== PASSAGE TO READ ==
_ _ _

## Introduction

Inspired by the following article and the repo:

- [Benchmarking Categorical Encoders](https://towardsdatascience.com/benchmarking-categorical-encoders-9c322bd77ee8)

- [CategoricalEncodingBenchmark](https://github.com/DenisVorotyntsev/CategoricalEncodingBenchmark)

Let's see how these methods work in this dataset.

[Discussion](https://www.kaggle.com/c/cat-in-the-dat/discussion/112584)

- no feature preprocessing
- Use KFold(5) for CV (+ more fold get better score)
- LR (C=0.1, solver=lbfgs)

|Encoder|LB Score|
|-|-|
|TE|0.78018|
|WOE|0.78861|
|LOOE|0.79382|
|James-Stein|0.77843|
|Catboost|0.79164|
|One-Hot(another my kernel)|0.77973|



### Category-Encoders

1. Label Encoder
2. One-Hot Encoder
3. Sum Encoder
4. Helmert Encoder
5. Frequency Encoder
6. Target Encoder
7. M-Estimate Encoder
8. Weight Of Evidence Encoder
9. James-Stein Encoder
10. Leave-one-out Encoder
11. Catboost Encoder
---
- Validation (Benchmark)
    - single LR
    - LR with Cross Validation

- Submit

## Category-Encoders 

A set of scikit-learn-style transformers for encoding categorical variables into numeric by means of different techniques.

_ _ _

== DATA EXCERPTS ==
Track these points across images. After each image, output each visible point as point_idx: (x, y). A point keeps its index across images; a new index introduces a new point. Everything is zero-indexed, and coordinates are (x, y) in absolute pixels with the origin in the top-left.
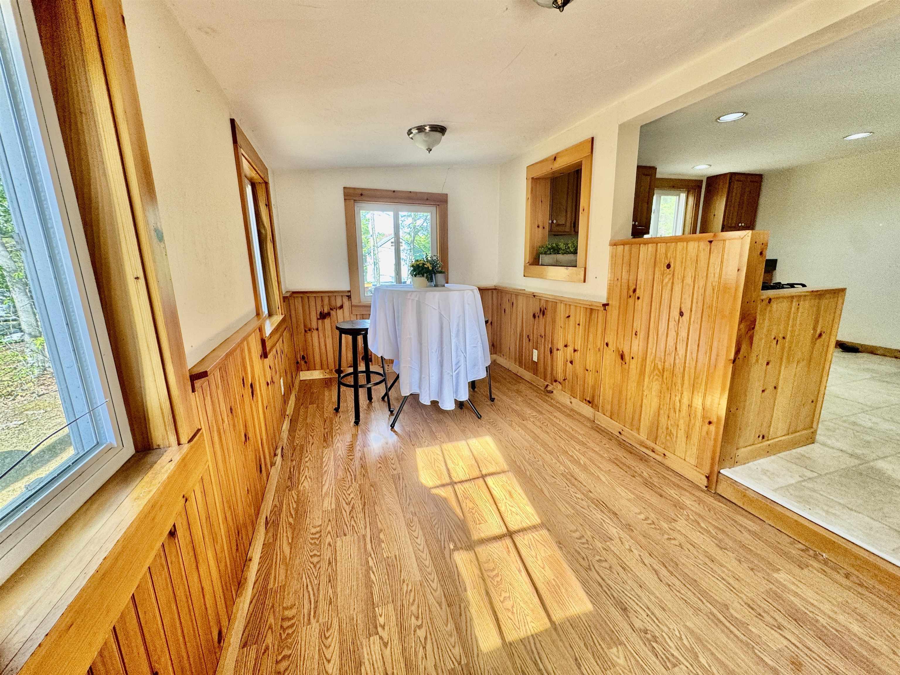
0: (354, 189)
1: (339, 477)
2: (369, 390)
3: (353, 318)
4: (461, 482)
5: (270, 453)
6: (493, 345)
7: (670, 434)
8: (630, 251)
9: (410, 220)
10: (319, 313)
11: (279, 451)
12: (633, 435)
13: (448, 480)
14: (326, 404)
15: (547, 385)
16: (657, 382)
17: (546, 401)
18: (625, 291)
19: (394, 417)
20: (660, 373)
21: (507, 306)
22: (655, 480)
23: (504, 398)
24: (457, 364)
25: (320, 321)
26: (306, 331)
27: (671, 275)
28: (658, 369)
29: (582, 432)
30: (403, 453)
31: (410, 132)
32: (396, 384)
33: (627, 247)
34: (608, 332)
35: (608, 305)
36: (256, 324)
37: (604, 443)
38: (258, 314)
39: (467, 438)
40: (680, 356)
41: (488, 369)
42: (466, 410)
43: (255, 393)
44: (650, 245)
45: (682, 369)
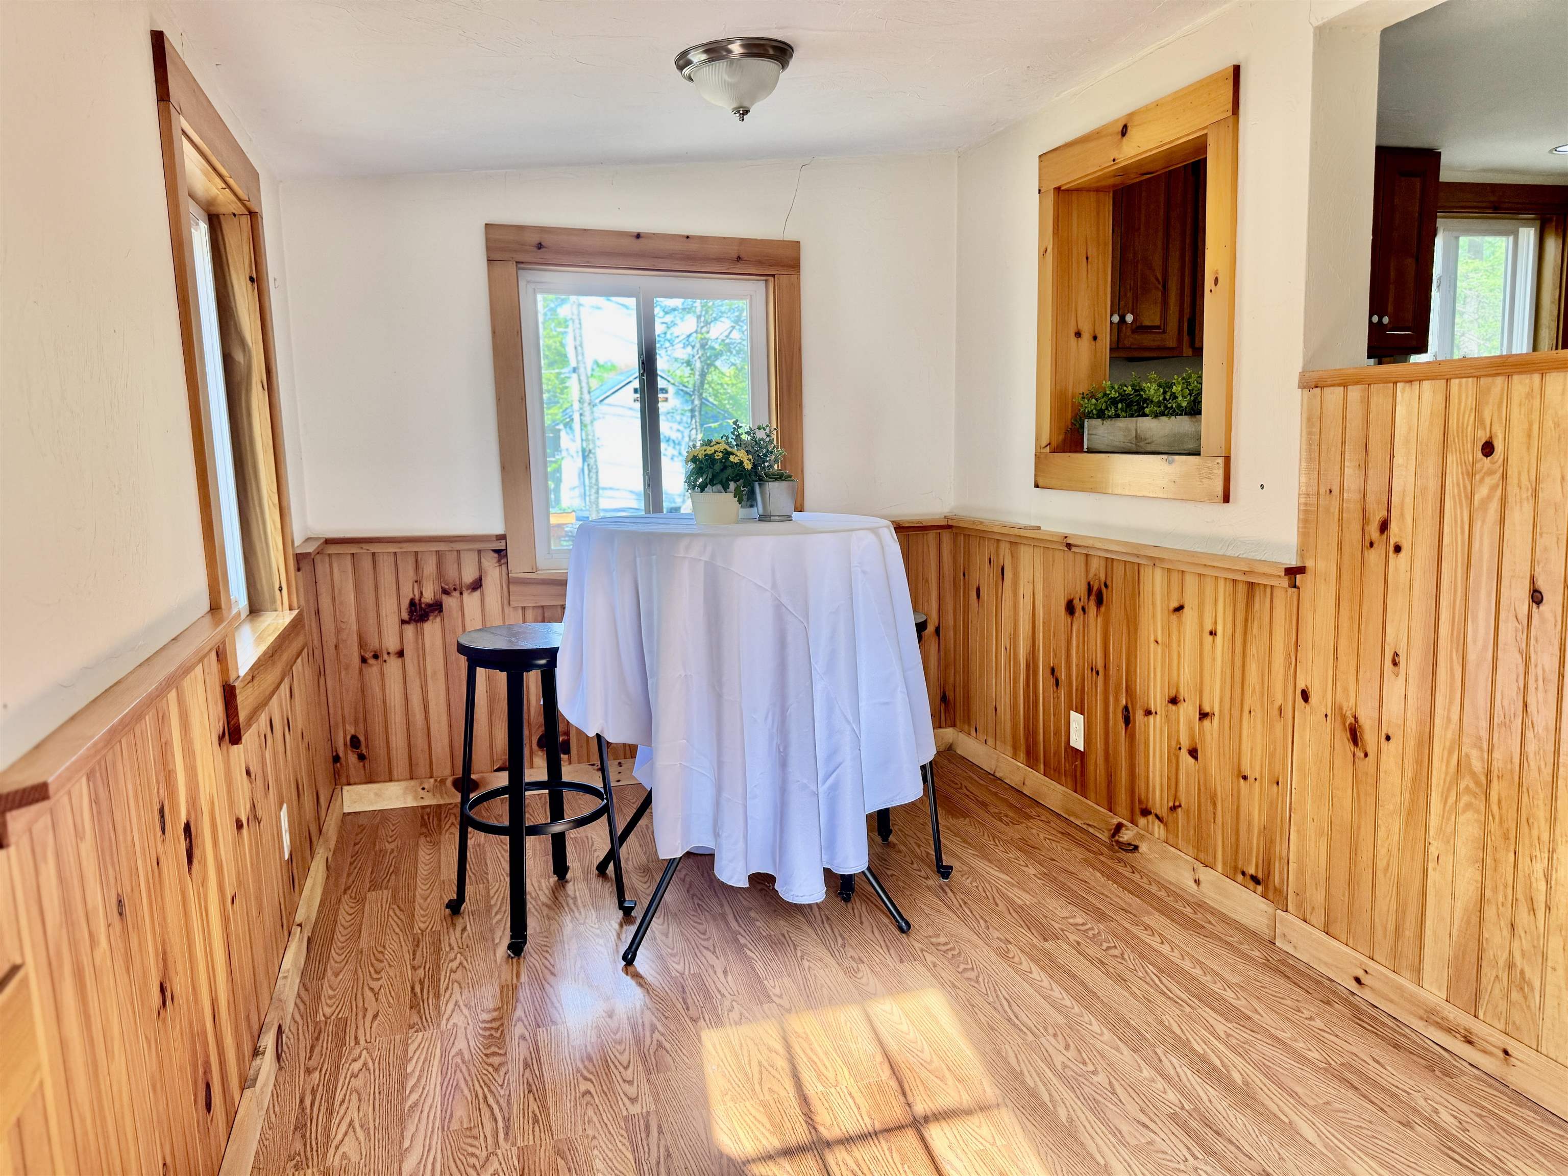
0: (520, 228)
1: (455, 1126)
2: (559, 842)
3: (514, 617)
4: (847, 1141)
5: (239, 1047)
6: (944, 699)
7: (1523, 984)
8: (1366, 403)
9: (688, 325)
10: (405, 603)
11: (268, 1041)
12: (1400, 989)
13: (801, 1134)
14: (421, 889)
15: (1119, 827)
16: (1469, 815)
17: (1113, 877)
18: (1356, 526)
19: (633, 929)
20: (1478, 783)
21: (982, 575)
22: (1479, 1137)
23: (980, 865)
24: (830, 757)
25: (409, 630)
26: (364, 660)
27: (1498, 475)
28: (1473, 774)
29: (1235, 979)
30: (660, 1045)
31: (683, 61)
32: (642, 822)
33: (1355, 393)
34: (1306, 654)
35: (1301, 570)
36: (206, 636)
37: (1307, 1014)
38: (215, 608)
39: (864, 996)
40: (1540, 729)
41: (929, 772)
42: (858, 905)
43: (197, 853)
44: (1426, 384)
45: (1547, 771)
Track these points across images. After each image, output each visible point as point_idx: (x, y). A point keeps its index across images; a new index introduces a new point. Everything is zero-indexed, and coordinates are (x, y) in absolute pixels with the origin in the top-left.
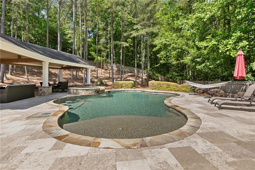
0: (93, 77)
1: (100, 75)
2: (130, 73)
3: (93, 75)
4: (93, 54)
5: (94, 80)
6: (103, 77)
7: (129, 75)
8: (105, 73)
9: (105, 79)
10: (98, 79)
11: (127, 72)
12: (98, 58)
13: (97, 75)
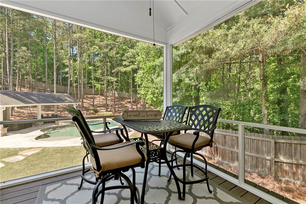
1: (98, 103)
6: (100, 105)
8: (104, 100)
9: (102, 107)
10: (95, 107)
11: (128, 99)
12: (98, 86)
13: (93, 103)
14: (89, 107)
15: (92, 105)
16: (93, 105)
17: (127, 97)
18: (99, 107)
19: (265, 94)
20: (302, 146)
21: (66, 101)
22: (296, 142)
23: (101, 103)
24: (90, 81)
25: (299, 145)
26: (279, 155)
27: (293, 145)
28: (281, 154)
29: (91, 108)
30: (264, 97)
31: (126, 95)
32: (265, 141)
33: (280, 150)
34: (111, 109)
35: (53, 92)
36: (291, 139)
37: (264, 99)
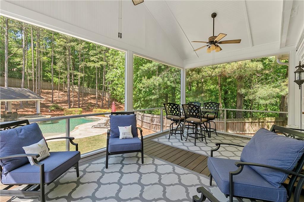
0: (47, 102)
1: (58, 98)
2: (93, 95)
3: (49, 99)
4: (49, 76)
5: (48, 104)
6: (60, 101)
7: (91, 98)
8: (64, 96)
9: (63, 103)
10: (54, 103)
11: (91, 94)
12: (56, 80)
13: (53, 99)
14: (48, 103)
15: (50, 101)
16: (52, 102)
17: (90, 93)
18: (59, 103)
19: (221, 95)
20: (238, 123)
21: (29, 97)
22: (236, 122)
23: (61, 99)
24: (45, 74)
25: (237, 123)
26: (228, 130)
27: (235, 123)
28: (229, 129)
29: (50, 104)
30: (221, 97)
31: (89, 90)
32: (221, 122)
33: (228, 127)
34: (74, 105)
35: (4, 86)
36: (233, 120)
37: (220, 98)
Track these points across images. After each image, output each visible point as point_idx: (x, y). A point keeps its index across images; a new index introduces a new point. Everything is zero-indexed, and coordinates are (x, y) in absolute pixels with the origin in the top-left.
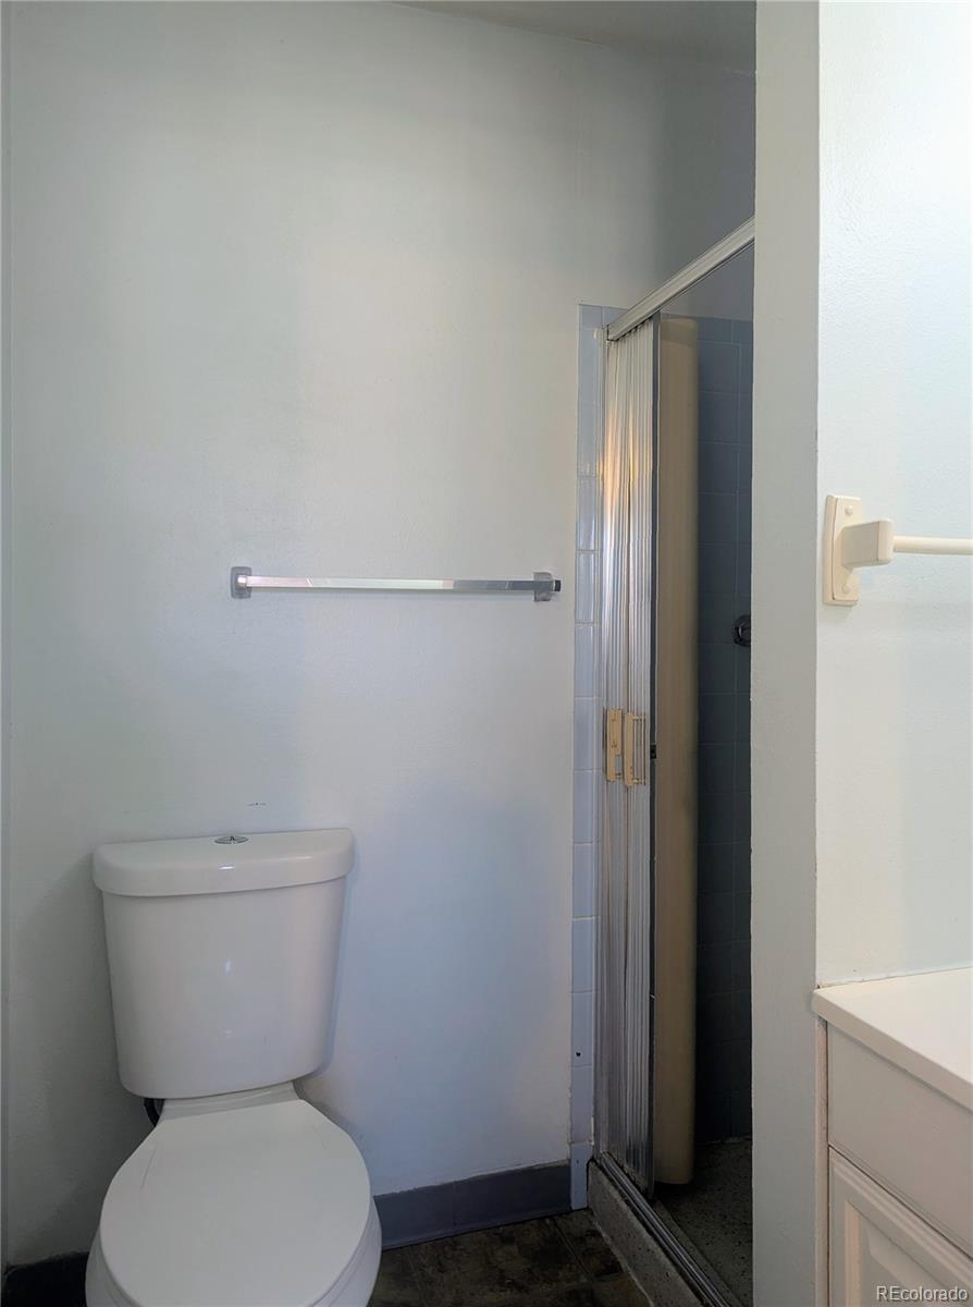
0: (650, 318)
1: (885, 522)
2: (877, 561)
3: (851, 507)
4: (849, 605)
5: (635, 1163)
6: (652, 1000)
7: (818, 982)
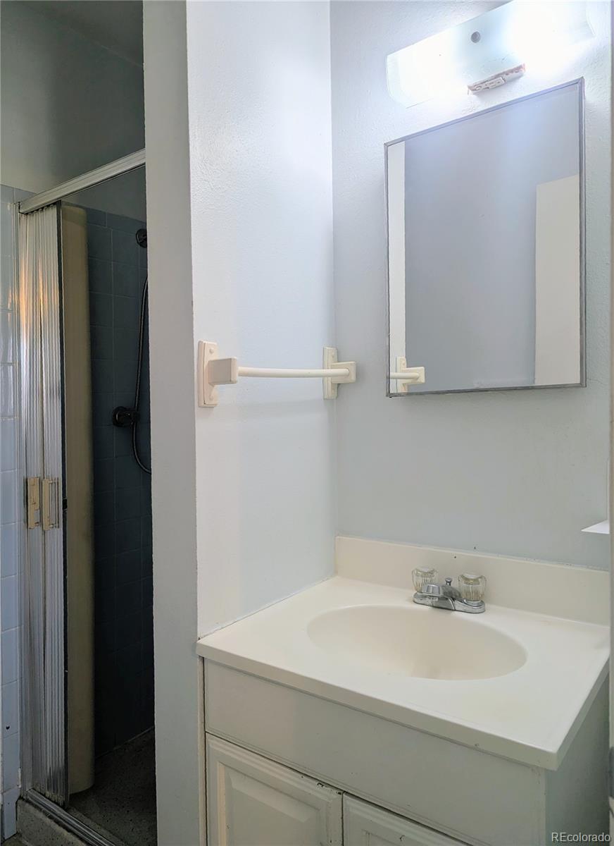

_ _ _

== WORK TASK 1 ==
In the encoder benchmark text, which encoder has the highest LB score?
== WORK TASK 2 ==
Return everything in the encoder benchmark text from "## Introduction" down to "get better score)".
== WORK TASK 3 ==
Condense the block starting "no feature preprocessing" in the encoder benchmark text into a single sentence.
The rows come from a different source than the text.

== EXPECTED ANSWER 1 ==
LOOE, with an LB score of 0.79382.

== EXPECTED ANSWER 2 ==
## Introduction

Inspired by the following article and the repo:

- [Benchmarking Categorical Encoders](https://towardsdatascience.com/benchmarking-categorical-encoders-9c322bd77ee8)

- [CategoricalEncodingBenchmark](https://github.com/DenisVorotyntsev/CategoricalEncodingBenchmark)

Let's see how these methods work in this dataset.

[Discussion](https://www.kaggle.com/c/cat-in-the-dat/discussion/112584)

- no feature preprocessing
- Use KFold(5) for CV (+ more fold get better score)

== EXPECTED ANSWER 3 ==
The setup uses no feature preprocessing, KFold(5) for cross-validation (more folds give a better score), and LR with C=0.1 and the lbfgs solver.